» Your goal:
Could you write out the records below exactly as they appear, leaving out any pictures?

Stored data entries
↓↓↓
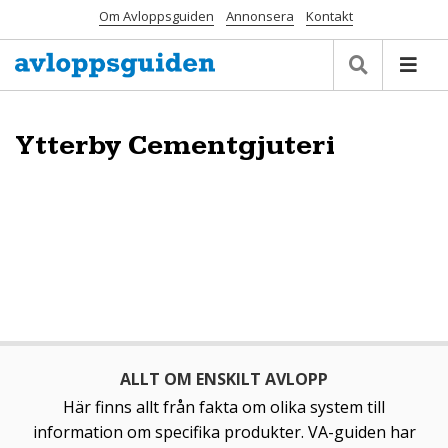
Om Avloppsguiden
Annonsera
Kontakt
Ytterby Cementgjuteri
ALLT OM ENSKILT AVLOPP
Här finns allt från fakta om olika system till
information om specifika produkter. VA-guiden har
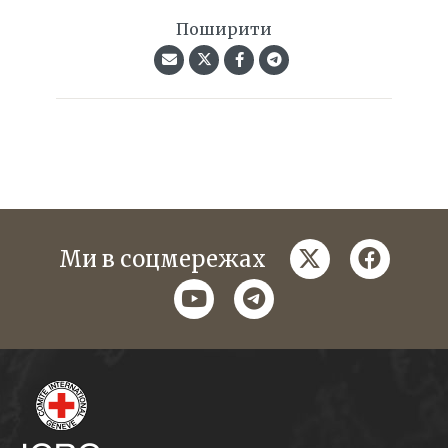
Поширити
twitter
faceboo
Ми в соцмережах
youtube
telegram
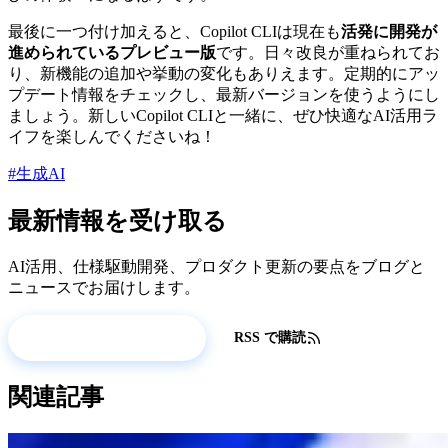
最後に一つ付け加えると、Copilot CLIは現在も
活発に開発が
進められているプレビュー版
です。日々改良が重ねられてお
り、新機能の追加や挙動の変化もありえます。定期的にアッ
プデート情報をチェックし、最新バージョンを使うようにし
ましょう。新しいCopilot CLIと一緒に、ぜひ快適なAI活用ラ
イフを楽しんでくださいね！
#生成AI
最新情報を受け取る
AI活用、仕様駆動開発、プロダクト更新の要点をブログと
ニュースでお届けします。
更新情報を受け取る
RSS で購読
関連記事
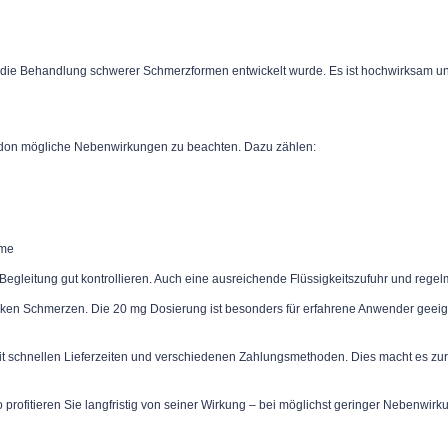
für die Behandlung schwerer Schmerzformen entwickelt wurde. Es ist hochwirksam u
don mögliche Nebenwirkungen zu beachten. Dazu zählen:
hme
e Begleitung gut kontrollieren. Auch eine ausreichende Flüssigkeitszufuhr und re
arken Schmerzen. Die 20 mg Dosierung ist besonders für erfahrene Anwender geeigne
 mit schnellen Lieferzeiten und verschiedenen Zahlungsmethoden. Dies macht es zu
 profitieren Sie langfristig von seiner Wirkung – bei möglichst geringer Nebenwirk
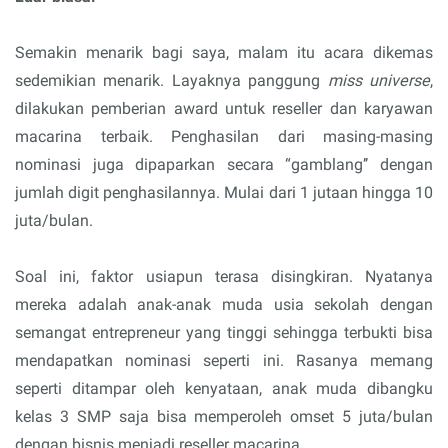
Semakin menarik bagi saya, malam itu acara dikemas
sedemikian menarik. Layaknya panggung
miss universe
,
dilakukan pemberian award untuk reseller dan karyawan
macarina terbaik. Penghasilan dari masing-masing
nominasi juga dipaparkan secara “gamblang’’ dengan
jumlah digit penghasilannya. Mulai dari 1 jutaan hingga 10
juta/bulan.
Soal ini, faktor usiapun terasa disingkiran. Nyatanya
mereka adalah anak-anak muda usia sekolah dengan
semangat entrepreneur yang tinggi sehingga terbukti bisa
mendapatkan nominasi seperti ini. Rasanya memang
seperti ditampar oleh kenyataan, anak muda dibangku
kelas 3 SMP saja bisa memperoleh omset 5 juta/bulan
dengan bisnis menjadi reseller macarina.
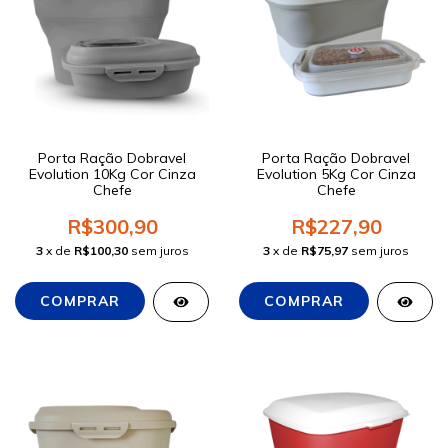
Porta Ração Dobravel
Porta Ração Dobravel
Evolution 10Kg Cor Cinza
Evolution 5Kg Cor Cinza
Chefe
Chefe
R$300,90
R$227,90
3
x de
R$100,30
sem juros
3
x de
R$75,97
sem juros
↑↑↑
» Exercise result:
Om Avloppsguiden
Annonsera
Kontakt
Ytterby Cementgjuteri
ALLT OM ENSKILT AVLOPP
Här finns allt från fakta om olika system till
information om specifika produkter. VA-guiden har
Поширити
twitter
faceboo
Ми в соцмережах
youtube
telegram
最後に一つ付け加えると、Copilot CLIは現在も
活発に開発が
進められているプレビュー版
です。日々改良が重ねられてお
り、新機能の追加や挙動の変化もありえます。定期的にアッ
プデート情報をチェックし、最新バージョンを使うようにし
ましょう。新しいCopilot CLIと一緒に、ぜひ快適なAI活用ラ
イフを楽しんでくださいね！
#生成AI
最新情報を受け取る
AI活用、仕様駆動開発、プロダクト更新の要点をブログと
ニュースでお届けします。
更新情報を受け取る
RSS で購読
関連記事
für die Behandlung schwerer Schmerzformen entwickelt wurde. Es ist hochwirksam u
don mögliche Nebenwirkungen zu beachten. Dazu zählen:
hme
e Begleitung gut kontrollieren. Auch eine ausreichende Flüssigkeitszufuhr und re
arken Schmerzen. Die 20 mg Dosierung ist besonders für erfahrene Anwender geeigne
 mit schnellen Lieferzeiten und verschiedenen Zahlungsmethoden. Dies macht es zu
 profitieren Sie langfristig von seiner Wirkung – bei möglichst geringer Nebenwirk
Semakin menarik bagi saya, malam itu acara dikemas
sedemikian menarik. Layaknya panggung
miss universe
,
dilakukan pemberian award untuk reseller dan karyawan
macarina terbaik. Penghasilan dari masing-masing
nominasi juga dipaparkan secara “gamblang’’ dengan
jumlah digit penghasilannya. Mulai dari 1 jutaan hingga 10
juta/bulan.
Soal ini, faktor usiapun terasa disingkiran. Nyatanya
mereka adalah anak-anak muda usia sekolah dengan
semangat entrepreneur yang tinggi sehingga terbukti bisa
mendapatkan nominasi seperti ini. Rasanya memang
seperti ditampar oleh kenyataan, anak muda dibangku
kelas 3 SMP saja bisa memperoleh omset 5 juta/bulan
dengan bisnis menjadi reseller macarina.
Porta Ração Dobravel
Porta Ração Dobravel
Evolution 10Kg Cor Cinza
Evolution 5Kg Cor Cinza
Chefe
Chefe
R$300,90
R$227,90
3
x de
R$100,30
sem juros
3
x de
R$75,97
sem juros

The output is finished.